Bloomberg News

Occupy London Gets British Bankers Association CEO Meeting

May 15, 2012

Police officers guard the entrance to the British Bankers Association headquarters in London on May 15, 2012. Photographer: Simon Dawson/Bloomberg

Police officers guard the entrance to the British Bankers Association headquarters in London on May 15, 2012. Photographer: Simon Dawson/Bloomberg

About 80 Occupy London protesters rallied outside the British Bankers Association’s headquarters, demanding a meeting with Chief Executive Officer Angela Knight.

Knight met with three demonstrators today inside the BBA’s building on Old Broad Street in the City’s financial district, said an Occupy organizer, Ryan Hickey.
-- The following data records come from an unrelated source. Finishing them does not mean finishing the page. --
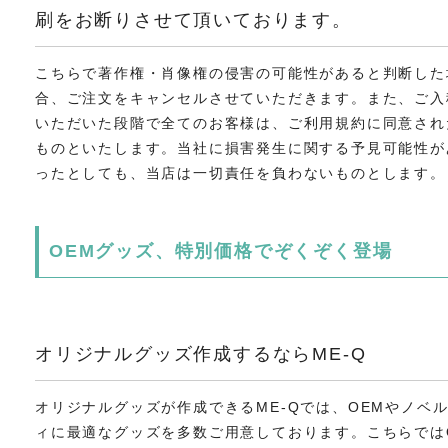
刷をお断りさせて頂いております。
こちらで著作権・肖像権の侵害の可能性があると判断した
合、ご注文をキャンセルさせていただきます。また、ご入
いただいた段階で全てのお客様は、ご利用規約に同意され
ものといたします。当社に損害発生に関する予見可能性が
ったとしても、当店は一切責任を負わないものとします。
OEMグッズ、特別価格でぞくぞく登場
オリジナルグッズ作成するならME-Q
オリジナルグッズが作成できるME-Qでは、OEMやノベ
ィに最適なグッズを多数ご用意しております。こちらでは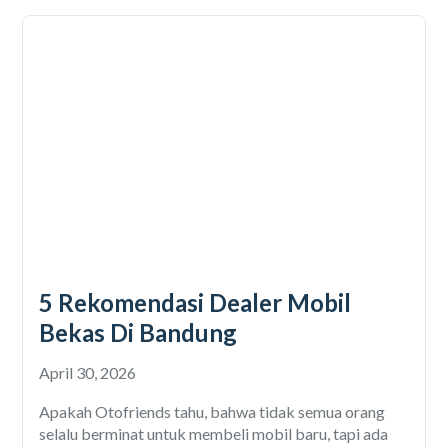
5 Rekomendasi Dealer Mobil
Bekas Di Bandung
April 30, 2026
Apakah Otofriends tahu, bahwa tidak semua orang
selalu berminat untuk membeli mobil baru, tapi ada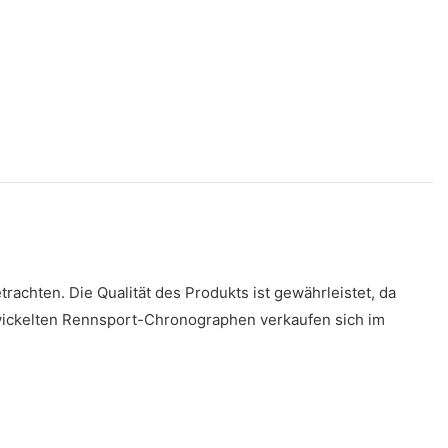
rachten. Die Qualität des Produkts ist gewährleistet, da
wickelten Rennsport-Chronographen verkaufen sich im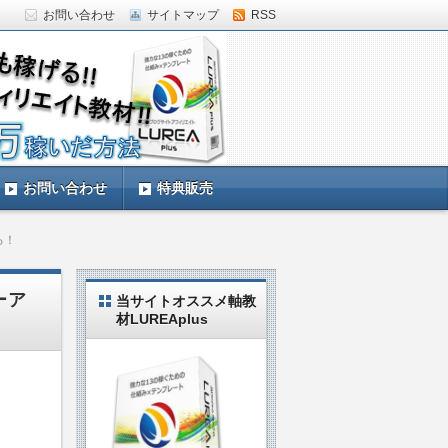
お問い合わせ
サイトマップ
RSS
していきます。LUREAplus実践中の私
お問い合わせ
特典販売
る！
ーア
当サイトオススメ軸教
材LUREAplus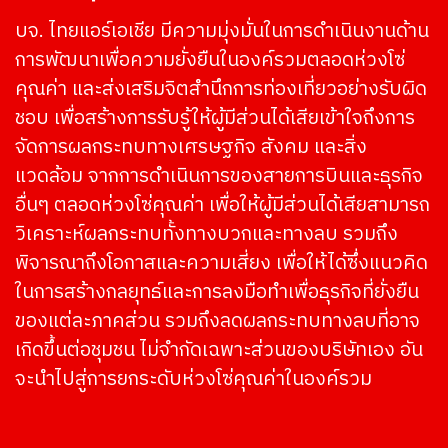
บจ. ไทยแอร์เอเชีย มีความมุ่งมั่นในการดำเนินงานด้าน
การพัฒนาเพื่อความยั่งยืนในองค์รวมตลอดห่วงโซ่
คุณค่า และส่งเสริมจิตสำนึกการท่องเที่ยวอย่างรับผิด
ชอบ เพื่อสร้างการรับรู้ให้ผู้มีส่วนได้เสียเข้าใจถึงการ
จัดการผลกระทบทางเศรษฐกิจ สังคม และสิ่ง
แวดล้อม จากการดำเนินการของสายการบินและธุรกิจ
อื่นๆ ตลอดห่วงโซ่คุณค่า เพื่อให้ผู้มีส่วนได้เสียสามารถ
วิเคราะห์ผลกระทบทั้งทางบวกและทางลบ รวมถึง
พิจารณาถึงโอกาสและความเสี่ยง เพื่อให้ได้ซึ่งแนวคิด
ในการสร้างกลยุทธ์และการลงมือทำเพื่อธุรกิจที่ยั่งยืน
ของแต่ละภาคส่วน รวมถึงลดผลกระทบทางลบที่อาจ
เกิดขึ้นต่อชุมชน ไม่จำกัดเฉพาะส่วนของบริษัทเอง อัน
จะนำไปสู่การยกระดับห่วงโซ่คุณค่าในองค์รวม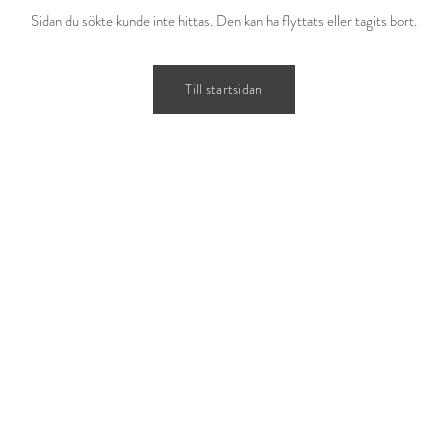
Sidan du sökte kunde inte hittas. Den kan ha flyttats eller tagits bort.
Till startsidan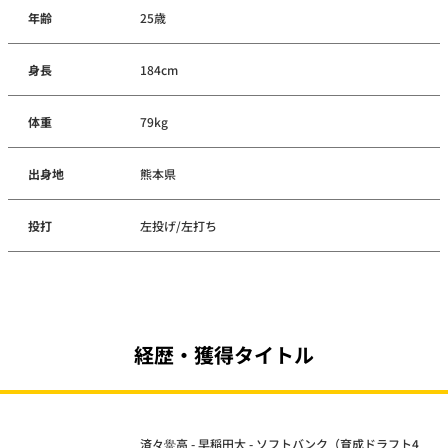
年齢
25歳
身長
184cm
体重
79kg
出身地
熊本県
投打
左投げ/左打ち
経歴・獲得タイトル
済々黌高 - 早稲田大 - ソフトバンク（育成ドラフト4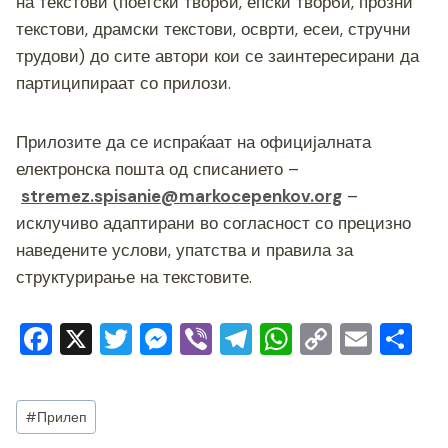
o
g
m
p
n
на текстови (поетски творби, епски творби, прозни
o
er
p
k
текстови, драмски текстови, осврти, есеи, стручни
трудови) до сите автори кои се заинтересирани да
k
партиципираат со прилози.
Прилозите да се испраќаат на официјалната
електронска пошта од списанието –
stremez.spisanie@markocepenkov.org
–
исклучиво адаптирани во согласност со прецизно
наведените услови, упатства и правила за
структурирање на текстовите.
F
X
T
M
Vi
T
W
C
E
S
a
wi
e
b
el
h
o
m
h
c
tt
ss
er
e
at
p
ai
ar
Post
#
Прилеп
e
er
e
gr
s
y
l
e
Tags:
They would have preferred she met them outside where all could ask questions, he said.

“She listened to their views and explained how the U.K. has a world-leading banking center, employing around half a million people and making one of the largest contributions to the country through tax and charitable giving,” the BBA said in an e-mailed statement. “She said she understood the concerns of the group, had no doubts about their sincerity.” The meeting lasted about 25 minutes.

The Occupy movement began in New York in September and spread to Europe, Asia and Australia to oppose bank bailouts, austerity measures and corporate profits. As Britain’s coalition government oversees public-spending cuts, the U.K. last quarter fell into its first double-dip recession since the 1970s.

No arrests were made, according to a City of London Police spokeswoman, who declined to be identified in line with policy.

Michael Richmond, 26, a novelist from London, said he was protesting against the BBA because it “represents the interests of all investment banks” at the expense of other groups and because the group is given a “free run” by the media.

Knight will step down in July after five years at the BBA, the group said last month. She is to become CEO of Energy U.K., an energy-industry trade association.

The protesters’ first camp at St. Paul’s Cathedral led to Christopher Wren’s 17th century masterpiece closing in October. Ten days later its dean, Graeme Knowles, said he would resign, after criticism over the church’s handling of the protesters.

Demonstrators camped in London’s Finsbury Square were ordered on May 11 to leave by May 18 or face legal proceedings.